Aku cenderung memilih untuk tidak mengirimkan naskahku ke lomba menulis. Masih bingung karena sayang bakatku nanti dijual, tapi hadiah jutaan rupiah menyilaukan otakku. Aku sadar aku bukanlah penulis yang baik. Aku bukan seorang penulis setenar para pembuat tetralogi yang laris bak cendawan di musim basah. Aku hanyalah insan yang menulis keluh kesan secara independen. Bukan, mereka bukan aku. Dan mereka berhak untuk dihargai.  

            Apakah sopan aku menantang orang-orang yang disebut-sebut sudah menjadi penulis? Bolehkah aku menumbangkan karya-karya yang banyak orang menilai sebagai karya layak terbit. Aku tidak sopan, aku tidak boleh.

            Pengalamanku nol. Nol besar. Pengalaman mereka selangit. Tak berbatas.

            Mereka mantap memancangkan diri sebagai penulis profesional. Aku penulis iseng tak berbekal ijazah kesusasteraan. Aku tidak pantas sejajar dengan mereka. Apa yang harus aku lampirkan bersama karya burukku? Ijazah sastra aku tak punya, lembar tanda kelulusan sekolah mekanik aku punya.
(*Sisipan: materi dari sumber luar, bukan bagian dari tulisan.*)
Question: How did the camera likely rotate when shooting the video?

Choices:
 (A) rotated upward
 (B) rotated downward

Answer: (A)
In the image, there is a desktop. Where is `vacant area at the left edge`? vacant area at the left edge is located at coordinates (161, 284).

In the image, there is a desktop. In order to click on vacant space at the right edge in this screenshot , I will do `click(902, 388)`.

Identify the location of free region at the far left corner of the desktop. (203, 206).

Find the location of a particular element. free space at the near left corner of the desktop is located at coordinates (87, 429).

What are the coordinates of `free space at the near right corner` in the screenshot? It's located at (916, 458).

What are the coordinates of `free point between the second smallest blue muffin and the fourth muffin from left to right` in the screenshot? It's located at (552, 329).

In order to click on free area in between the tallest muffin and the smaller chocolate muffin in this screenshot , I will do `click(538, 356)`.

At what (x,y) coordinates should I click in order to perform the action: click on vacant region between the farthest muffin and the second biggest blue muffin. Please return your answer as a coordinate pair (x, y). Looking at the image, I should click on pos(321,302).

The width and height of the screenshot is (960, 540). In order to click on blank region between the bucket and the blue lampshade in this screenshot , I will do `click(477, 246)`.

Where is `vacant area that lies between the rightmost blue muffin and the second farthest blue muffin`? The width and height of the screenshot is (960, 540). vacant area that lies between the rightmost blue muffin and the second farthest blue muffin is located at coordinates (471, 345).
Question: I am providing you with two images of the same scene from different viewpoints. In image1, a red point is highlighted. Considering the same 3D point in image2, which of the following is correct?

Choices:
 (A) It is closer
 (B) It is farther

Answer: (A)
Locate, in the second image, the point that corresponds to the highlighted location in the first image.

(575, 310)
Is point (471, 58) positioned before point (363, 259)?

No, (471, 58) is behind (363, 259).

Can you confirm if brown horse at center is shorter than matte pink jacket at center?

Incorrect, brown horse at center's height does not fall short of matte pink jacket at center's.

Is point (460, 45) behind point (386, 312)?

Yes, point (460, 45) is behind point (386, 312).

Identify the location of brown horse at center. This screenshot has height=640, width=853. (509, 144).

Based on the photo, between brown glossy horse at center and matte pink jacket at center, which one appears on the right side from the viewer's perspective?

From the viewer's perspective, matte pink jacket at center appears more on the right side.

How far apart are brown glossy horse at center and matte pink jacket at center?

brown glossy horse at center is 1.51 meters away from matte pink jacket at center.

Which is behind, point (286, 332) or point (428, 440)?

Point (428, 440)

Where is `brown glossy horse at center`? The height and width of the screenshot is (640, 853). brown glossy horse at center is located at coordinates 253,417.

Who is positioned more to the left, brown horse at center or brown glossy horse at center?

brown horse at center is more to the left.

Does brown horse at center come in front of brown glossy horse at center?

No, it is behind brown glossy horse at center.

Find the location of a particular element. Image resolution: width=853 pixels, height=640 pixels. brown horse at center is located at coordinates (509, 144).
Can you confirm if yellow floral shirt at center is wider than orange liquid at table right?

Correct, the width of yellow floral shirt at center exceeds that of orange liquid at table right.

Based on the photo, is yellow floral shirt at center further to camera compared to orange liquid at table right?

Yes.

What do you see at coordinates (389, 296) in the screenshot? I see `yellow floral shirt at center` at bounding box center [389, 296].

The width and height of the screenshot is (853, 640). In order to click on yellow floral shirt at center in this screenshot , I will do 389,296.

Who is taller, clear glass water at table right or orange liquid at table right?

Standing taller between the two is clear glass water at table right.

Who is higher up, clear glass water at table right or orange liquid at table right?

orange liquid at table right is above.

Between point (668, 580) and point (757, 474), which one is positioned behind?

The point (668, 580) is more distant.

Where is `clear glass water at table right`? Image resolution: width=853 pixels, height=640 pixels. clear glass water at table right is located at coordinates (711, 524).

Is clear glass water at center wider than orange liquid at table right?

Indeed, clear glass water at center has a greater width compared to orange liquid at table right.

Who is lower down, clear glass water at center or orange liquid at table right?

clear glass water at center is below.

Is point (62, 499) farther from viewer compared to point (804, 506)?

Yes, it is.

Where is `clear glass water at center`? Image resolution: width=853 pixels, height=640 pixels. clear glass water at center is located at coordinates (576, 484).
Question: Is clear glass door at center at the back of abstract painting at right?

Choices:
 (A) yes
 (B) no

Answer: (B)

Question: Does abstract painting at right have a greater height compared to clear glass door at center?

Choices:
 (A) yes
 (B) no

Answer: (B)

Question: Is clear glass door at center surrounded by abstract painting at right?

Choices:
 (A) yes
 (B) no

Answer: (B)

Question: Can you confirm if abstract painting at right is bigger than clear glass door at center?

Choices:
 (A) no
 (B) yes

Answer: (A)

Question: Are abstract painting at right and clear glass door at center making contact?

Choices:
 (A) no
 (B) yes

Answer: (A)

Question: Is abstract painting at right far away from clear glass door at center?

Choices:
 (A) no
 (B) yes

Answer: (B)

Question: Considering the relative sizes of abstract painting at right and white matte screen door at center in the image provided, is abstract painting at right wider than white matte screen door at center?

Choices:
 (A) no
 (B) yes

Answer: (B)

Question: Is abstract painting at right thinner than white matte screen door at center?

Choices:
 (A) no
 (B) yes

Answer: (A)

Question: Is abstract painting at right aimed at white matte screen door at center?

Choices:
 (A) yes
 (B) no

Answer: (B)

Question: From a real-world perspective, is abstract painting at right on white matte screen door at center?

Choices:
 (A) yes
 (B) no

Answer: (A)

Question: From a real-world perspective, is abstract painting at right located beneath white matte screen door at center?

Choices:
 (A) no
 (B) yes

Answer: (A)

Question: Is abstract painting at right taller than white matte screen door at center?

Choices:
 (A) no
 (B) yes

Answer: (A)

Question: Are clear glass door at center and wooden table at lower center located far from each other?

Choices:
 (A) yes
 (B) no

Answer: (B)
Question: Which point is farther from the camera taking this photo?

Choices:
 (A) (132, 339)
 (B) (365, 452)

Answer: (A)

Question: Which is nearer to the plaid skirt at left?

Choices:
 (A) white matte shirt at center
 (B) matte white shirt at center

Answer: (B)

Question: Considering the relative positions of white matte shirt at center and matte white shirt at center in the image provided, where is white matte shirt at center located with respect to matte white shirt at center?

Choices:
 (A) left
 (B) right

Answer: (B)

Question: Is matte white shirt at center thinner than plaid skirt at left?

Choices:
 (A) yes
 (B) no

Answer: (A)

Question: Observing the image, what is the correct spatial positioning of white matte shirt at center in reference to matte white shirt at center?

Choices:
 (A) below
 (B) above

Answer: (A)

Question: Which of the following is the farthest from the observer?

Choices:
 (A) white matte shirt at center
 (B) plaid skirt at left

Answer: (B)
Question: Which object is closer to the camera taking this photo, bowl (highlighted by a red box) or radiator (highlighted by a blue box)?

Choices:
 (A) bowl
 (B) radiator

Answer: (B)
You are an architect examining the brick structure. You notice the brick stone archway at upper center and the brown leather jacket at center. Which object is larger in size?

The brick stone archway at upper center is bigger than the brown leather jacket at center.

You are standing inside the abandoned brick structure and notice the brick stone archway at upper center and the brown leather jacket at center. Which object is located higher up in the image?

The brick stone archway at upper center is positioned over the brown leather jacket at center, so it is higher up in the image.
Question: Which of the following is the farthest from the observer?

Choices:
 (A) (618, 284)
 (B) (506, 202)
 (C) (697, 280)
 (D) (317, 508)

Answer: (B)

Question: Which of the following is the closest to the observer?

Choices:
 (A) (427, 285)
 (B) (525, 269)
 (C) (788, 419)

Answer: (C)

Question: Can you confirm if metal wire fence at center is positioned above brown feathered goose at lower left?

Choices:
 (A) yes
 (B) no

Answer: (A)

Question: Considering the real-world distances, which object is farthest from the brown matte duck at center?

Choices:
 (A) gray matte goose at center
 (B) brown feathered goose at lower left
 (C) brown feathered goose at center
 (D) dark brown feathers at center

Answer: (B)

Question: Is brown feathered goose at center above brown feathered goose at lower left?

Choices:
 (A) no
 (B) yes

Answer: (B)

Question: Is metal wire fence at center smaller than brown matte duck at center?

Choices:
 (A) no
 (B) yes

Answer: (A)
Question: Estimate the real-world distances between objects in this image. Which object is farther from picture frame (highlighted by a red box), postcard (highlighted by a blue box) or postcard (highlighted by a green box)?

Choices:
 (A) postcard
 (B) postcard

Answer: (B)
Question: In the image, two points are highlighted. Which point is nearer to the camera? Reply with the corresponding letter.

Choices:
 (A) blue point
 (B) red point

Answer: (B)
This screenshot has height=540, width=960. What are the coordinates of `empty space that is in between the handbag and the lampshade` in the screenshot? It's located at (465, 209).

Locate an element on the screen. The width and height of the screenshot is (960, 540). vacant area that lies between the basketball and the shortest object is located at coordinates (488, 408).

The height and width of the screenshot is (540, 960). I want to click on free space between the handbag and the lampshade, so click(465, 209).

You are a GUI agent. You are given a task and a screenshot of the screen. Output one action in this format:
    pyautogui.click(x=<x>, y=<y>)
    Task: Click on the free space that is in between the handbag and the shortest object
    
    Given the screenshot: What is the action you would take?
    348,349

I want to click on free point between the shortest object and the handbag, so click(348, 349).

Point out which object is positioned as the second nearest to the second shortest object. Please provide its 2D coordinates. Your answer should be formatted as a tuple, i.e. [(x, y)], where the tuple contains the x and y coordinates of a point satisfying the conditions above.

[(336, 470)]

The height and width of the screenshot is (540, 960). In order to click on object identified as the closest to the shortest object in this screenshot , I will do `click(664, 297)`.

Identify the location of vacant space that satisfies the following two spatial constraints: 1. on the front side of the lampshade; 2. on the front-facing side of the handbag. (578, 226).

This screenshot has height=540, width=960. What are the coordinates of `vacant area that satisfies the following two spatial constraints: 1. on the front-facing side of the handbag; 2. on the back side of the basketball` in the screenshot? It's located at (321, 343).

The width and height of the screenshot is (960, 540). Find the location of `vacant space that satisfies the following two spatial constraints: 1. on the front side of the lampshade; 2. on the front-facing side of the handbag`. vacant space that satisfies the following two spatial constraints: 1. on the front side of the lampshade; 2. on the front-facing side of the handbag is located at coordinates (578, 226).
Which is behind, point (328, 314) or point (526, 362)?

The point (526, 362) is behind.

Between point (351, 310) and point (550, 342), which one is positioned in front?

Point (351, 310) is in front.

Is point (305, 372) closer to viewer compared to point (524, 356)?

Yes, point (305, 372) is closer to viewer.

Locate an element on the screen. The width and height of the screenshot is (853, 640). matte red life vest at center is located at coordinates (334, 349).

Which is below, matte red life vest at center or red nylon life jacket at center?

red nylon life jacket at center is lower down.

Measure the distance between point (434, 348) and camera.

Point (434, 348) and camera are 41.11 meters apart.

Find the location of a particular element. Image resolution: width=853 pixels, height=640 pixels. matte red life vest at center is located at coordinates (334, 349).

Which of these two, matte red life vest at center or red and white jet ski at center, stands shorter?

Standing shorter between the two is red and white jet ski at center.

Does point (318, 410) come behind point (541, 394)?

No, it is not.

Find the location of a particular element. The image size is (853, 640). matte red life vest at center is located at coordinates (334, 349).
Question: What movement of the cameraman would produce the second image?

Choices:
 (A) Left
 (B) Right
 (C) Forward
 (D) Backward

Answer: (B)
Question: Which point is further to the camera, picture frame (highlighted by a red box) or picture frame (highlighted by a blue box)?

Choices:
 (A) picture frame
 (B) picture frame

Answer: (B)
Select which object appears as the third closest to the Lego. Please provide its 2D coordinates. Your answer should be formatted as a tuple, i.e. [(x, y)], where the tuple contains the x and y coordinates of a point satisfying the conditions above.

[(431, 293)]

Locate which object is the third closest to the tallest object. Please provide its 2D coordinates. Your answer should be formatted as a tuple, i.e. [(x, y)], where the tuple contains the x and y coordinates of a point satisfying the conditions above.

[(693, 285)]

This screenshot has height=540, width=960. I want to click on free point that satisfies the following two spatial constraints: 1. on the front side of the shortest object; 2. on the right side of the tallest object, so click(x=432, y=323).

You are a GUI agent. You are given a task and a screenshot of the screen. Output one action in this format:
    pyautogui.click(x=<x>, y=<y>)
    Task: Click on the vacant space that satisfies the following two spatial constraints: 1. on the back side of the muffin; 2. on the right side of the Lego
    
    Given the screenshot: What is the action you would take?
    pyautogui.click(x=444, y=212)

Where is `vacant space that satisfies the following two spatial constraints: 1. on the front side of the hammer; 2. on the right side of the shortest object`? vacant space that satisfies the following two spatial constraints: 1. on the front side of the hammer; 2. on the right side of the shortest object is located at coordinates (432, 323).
            Apa yang aku perbuat jika karyaku merubuhkan tulisan mereka? Tak boleh aku bermimpi seperti itu. Status hidup harus tetap dijaga. Mereka sastrawan, aku bukan. Terus bagaimana jika segala bentuk pemikiran independenku lenyap berganti dengan komersialitas? Aku takut hatiku berubah menjadi mesin pengisap uang. Banyak tawaran menulis ini dan itu. Sesuai permintaan perusahaan. Topik A dan B. Seharga sekian rupiah, dalam jangka waktu beberapa hari. Hanya uang dan uang. Tak ada waktu untuk mengeluarkan hati, mencoba menawarkan pemikiranku kepada temanku dan sahabatku.

            Aku terlalu letih mengikuti lomba. Matematika, kimia, fisika, dan ilmu alam lain. Jangan pernah paksa diriku untuk mengikuti lomba ilmu hati. Hati ini tak mau dibeli dan tak ingin pula dijual. Biarkanlah hati ini bebas seperti ikan salmon yang berjuang menuju hulu sungai. Aku tak sanggup bila keletihanku menyelami ilmu alam dan kegiranganku menekuni ilmu hati diporakporandakan. Diobrak-abrik oleh sebuah komersialitas.

            Tak peduli aku akan makan apa, tak soal bagaimana aku menambah pundi-pundiku. Aku hanya punya hati. Jangan rebut hati ini untuk nantinya dijual.

            Aku mengikuti Ujaran Tuhan. Entah jika hatiku berubah karena kilauan uang itu.

            Atau ada cara lain?

12 komentar:

  1. walah..
    kan kalo berguna ma banyak orang gpp kali mas.. ^___^

    BalasHapus
  2. walah juga ...
    ini kan cuma cerita orang bingung saja.
    hehehe
    lagian, berguna gitu?

    BalasHapus
  3. Kuharap kau istiqomah, wahai Pujangga, Sastrawan, atau apapun kau mengidentifikasikan dirimu...... Karena ku yakin para penulis itu pun dahulunya memiliki pemikiran seperti engkau juga. Namun dengarkan kataku: Kau tak bisa membeli beras dengan daun, dan batu terlalu keras untuk dikunyah.

    BalasHapus
  4. ahhh aku hampir menangis membaca tulisanmu. Kau memang baik dan tak terkalahkan!
    hahahaha

    BalasHapus
  5. ciee.. ada jg nyang bilang dirimu sastrawan..
    kela, mun dirimu sastrawan, diriku ajip rosidi dong..

    BalasHapus
  6. kata2nya bagus mas..
    tapi kan beneran ada orang yg makan batu.. hehe

    BalasHapus
  7. pantesan ajib rosidi
    la basanya sunda terus
    roaming tahuuuu hihihihi

    BalasHapus
  8. Hah? Sapa tu yg makan batu???? Sang Sastrawan Kita yang bermulut lebar dan bergigi besi ini yah??? Bused.

    BalasHapus
  9. iyah! kekekekek
    mangkanya kudu dipelihara.. kan mayan tuh, ngurangin jatah beras! hihi

    BalasHapus
  10. ehem ehem..
    AJIP mas, bukan ajib..
    dimarahin ma orang sebangsa sedunia baru tau loh :p
    ada juga ajeb ajeb.. :p

    BalasHapus
  11. Oh, seandainya saja Sang Sastrawan bisa dikloning secara massal dan diperdagangkan, akan banyaklah pasangan muda yang tak hendak lagi mencetak anak. Mendingan beli kloningan Sang Sastrawan: tangguh, bermental baja, tahan banting, ksatria, kritis dan doyan menganalisa, plus sanggup makan batu. Alangkah bergunanya memeliharanya di jaman sekarang ini.